Apache Cassandra is a powerful NoSQL database designed for handling large volumes of data across many commodity servers without any single point of failure. If you’re new to Cassandra or looking to master data insertion techniques in it, this tutorial will guide you through the essentials. We will cover the prerequisites, how to structure your keyspaces and tables, the commands for inserting data, and troubleshooting common issues so you can succeed in your Cassandra projects.

Prerequisites

Apache Cassandra installed and running: You should have Cassandra installed on your system or have access to a Cassandra cluster.

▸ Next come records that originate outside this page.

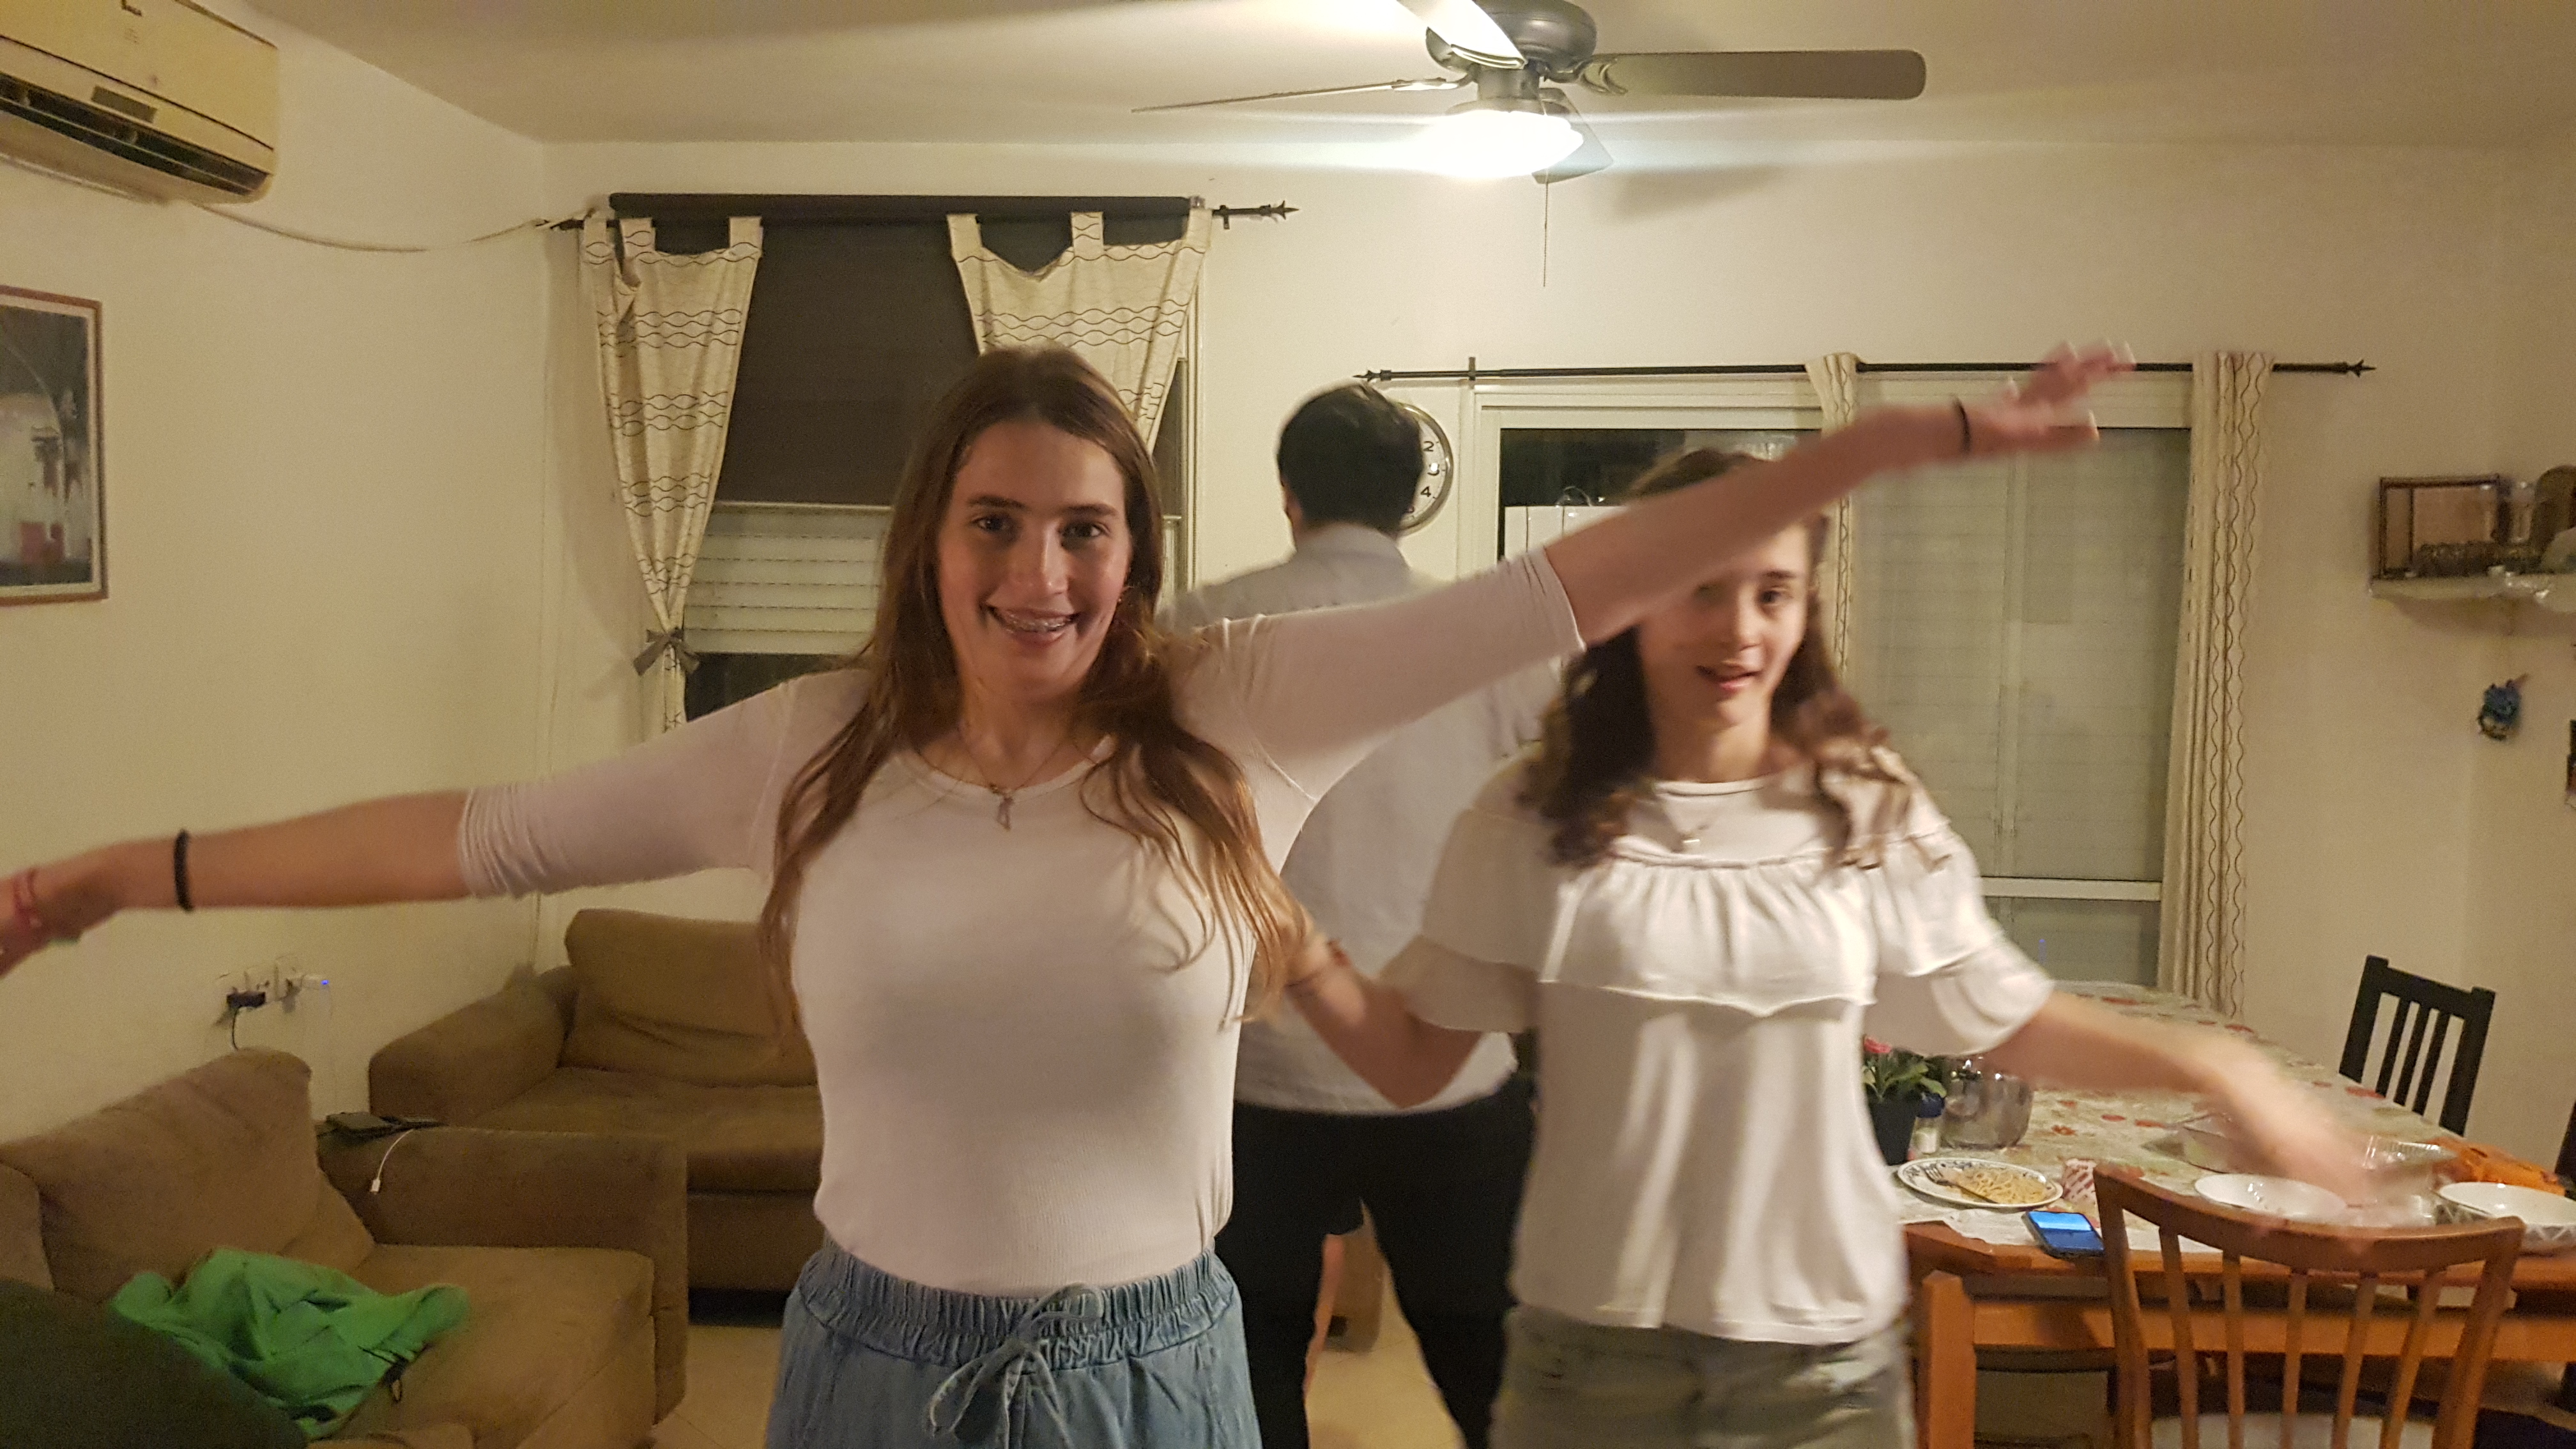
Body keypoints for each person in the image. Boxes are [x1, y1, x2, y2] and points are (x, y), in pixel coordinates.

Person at [0, 344, 2131, 1448]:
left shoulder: (1244, 703)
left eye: (1087, 528)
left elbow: (1578, 578)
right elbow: (472, 833)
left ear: (1141, 543)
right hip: (865, 1356)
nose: (1042, 575)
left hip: (1149, 1365)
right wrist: (129, 873)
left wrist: (1897, 443)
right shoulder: (806, 742)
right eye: (997, 523)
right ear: (931, 535)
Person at [1276, 445, 2369, 1449]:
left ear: (1807, 607)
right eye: (1701, 589)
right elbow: (1414, 1059)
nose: (1739, 632)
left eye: (1773, 593)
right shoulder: (1533, 811)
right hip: (1590, 1359)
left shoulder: (1861, 806)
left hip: (1821, 1370)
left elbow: (2004, 1017)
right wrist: (1295, 947)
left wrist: (2220, 1066)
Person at [1168, 383, 1553, 1449]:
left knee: (1249, 1364)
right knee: (1497, 1370)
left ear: (1287, 494)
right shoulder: (1484, 634)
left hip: (1257, 1068)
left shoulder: (1198, 629)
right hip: (1450, 1063)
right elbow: (1577, 786)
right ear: (1409, 499)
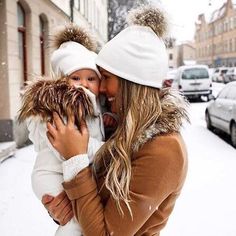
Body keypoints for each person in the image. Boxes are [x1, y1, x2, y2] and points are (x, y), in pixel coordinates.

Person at [44, 5, 189, 235]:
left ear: (130, 84)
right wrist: (63, 207)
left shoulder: (164, 149)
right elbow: (93, 198)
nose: (99, 88)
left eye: (107, 78)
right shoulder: (120, 127)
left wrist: (75, 159)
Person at [18, 25, 105, 236]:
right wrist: (106, 150)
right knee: (75, 222)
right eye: (76, 78)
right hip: (50, 174)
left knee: (80, 218)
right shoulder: (64, 106)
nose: (84, 84)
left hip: (67, 172)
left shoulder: (97, 104)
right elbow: (68, 144)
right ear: (62, 81)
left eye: (91, 78)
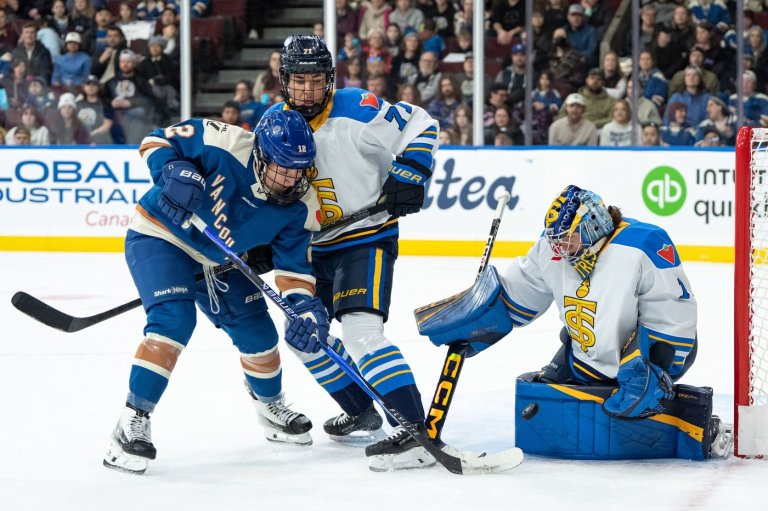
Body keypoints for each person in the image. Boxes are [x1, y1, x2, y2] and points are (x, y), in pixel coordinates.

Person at [418, 185, 731, 460]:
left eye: (569, 239)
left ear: (595, 224)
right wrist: (478, 313)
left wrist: (658, 368)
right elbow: (519, 296)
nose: (562, 249)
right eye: (557, 241)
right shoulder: (553, 249)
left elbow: (675, 311)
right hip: (583, 353)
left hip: (643, 357)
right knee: (539, 391)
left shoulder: (643, 243)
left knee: (639, 393)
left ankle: (665, 402)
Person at [103, 109, 326, 475]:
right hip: (160, 235)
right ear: (260, 155)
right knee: (174, 320)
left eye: (298, 169)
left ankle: (270, 408)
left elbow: (294, 270)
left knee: (260, 334)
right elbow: (154, 140)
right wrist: (172, 171)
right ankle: (131, 421)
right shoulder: (222, 140)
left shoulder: (301, 204)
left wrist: (305, 310)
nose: (289, 179)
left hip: (221, 258)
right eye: (281, 167)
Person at [272, 34, 439, 472]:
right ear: (283, 81)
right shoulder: (272, 122)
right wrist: (260, 242)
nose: (306, 91)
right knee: (305, 340)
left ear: (329, 79)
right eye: (297, 81)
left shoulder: (358, 109)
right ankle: (361, 409)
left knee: (362, 334)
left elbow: (422, 123)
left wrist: (412, 169)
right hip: (308, 251)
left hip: (366, 237)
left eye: (315, 80)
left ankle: (414, 430)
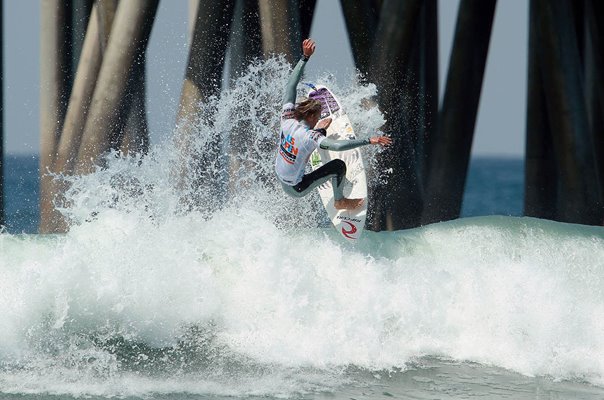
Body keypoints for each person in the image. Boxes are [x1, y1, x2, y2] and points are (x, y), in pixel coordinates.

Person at [274, 39, 392, 210]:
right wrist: (369, 140)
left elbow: (290, 87)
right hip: (296, 188)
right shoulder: (310, 136)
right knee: (338, 166)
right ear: (312, 117)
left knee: (315, 136)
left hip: (281, 177)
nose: (318, 119)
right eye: (318, 117)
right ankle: (340, 201)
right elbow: (337, 146)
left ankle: (321, 132)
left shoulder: (287, 119)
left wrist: (304, 58)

If you need help installing Cassandra, check out our step-by-step installation guide.
CQL (Cassandra Query Language) familiarity: Basic knowledge of CQL syntax and commands will help you follow this tutorial.
CQL shell (cqlsh) access: You need access to cqlsh, the command-line interface for Cassandra, to execute CQL commands.

Step 1: Create a Keyspace

A keyspace is the top-level namespace that defines how data is replicated on nodes within the cluster. To create one, use the CREATE KEYSPACE statement. Here’s an example creating a keyspace named my_keyspace with SimpleStrategy and a replication factor of 1, ideal for development or single-node clusters:

CREATE KEYSPACE my_keyspace WITH replication = {'class': 'SimpleStrategy', 'replication_factor': 1};

Step 2: Create a Table

Within a keyspace, you create tables that store your data. Here is an example of a table called users with a primary key and several columns:

USE my_keyspace;

CREATE TABLE users (
  user_id uuid PRIMARY KEY,
  first_name text,
  last_name text,
  email text
);

Step 3: Insert Data

To insert data, you use the INSERT INTO command. Here’s how to insert a single user into the users table:

INSERT INTO users (user_id, first_name, last_name, email) 
VALUES (uuid(), 'John', 'Doe', '[email protected]');

The uuid() function generates a unique identifier for the user_id column.

Multiple Row Insertion

Cassandra does not support multi-row insertion using a single INSERT statement like some SQL databases. Instead, you must execute separate insert statements for each row.

Step 4: Verify Inserted Data

To verify data insertion, use the SELECT statement:

SELECT * FROM users;

This command retrieves all rows from the users table.

Troubleshooting Common Issues

Invalid query errors: Double-check your table and keyspace names and ensure columns exist.
Also verify data types for inserted values match column definitions.
UUID generation problems: Use the uuid() or now() functions in CQL to generate valid UUIDs.
Data not appearing after insert: Make sure you are querying the correct keyspace and table, and check that you committed your changes if using batch operations.
Write timeout errors: These can occur if the cluster is under heavy load or misconfigured replication strategy; verify your setup.

Summary Checklist

Ensure Cassandra cluster or local installation is active.
Create an appropriate keyspace with proper replication.
Define tables with the right primary keys and columns.
Use INSERT INTO statements to add data with valid UUIDs for keys.
Verify data insertion with SELECT queries.
Troubleshoot common errors around syntax, UUIDs, and write timeouts.

For more in-depth understanding of keyspaces and Cassandra setup, check out our guide on How to Create Keyspaces in Cassandra which complements this tutorial.

With these fundamentals, you are equipped to confidently insert data into Cassandra and manage your NoSQL database effectively. Experiment by creating your own schemas and inserting diverse datasets to explore Cassandra’s scalability and performance.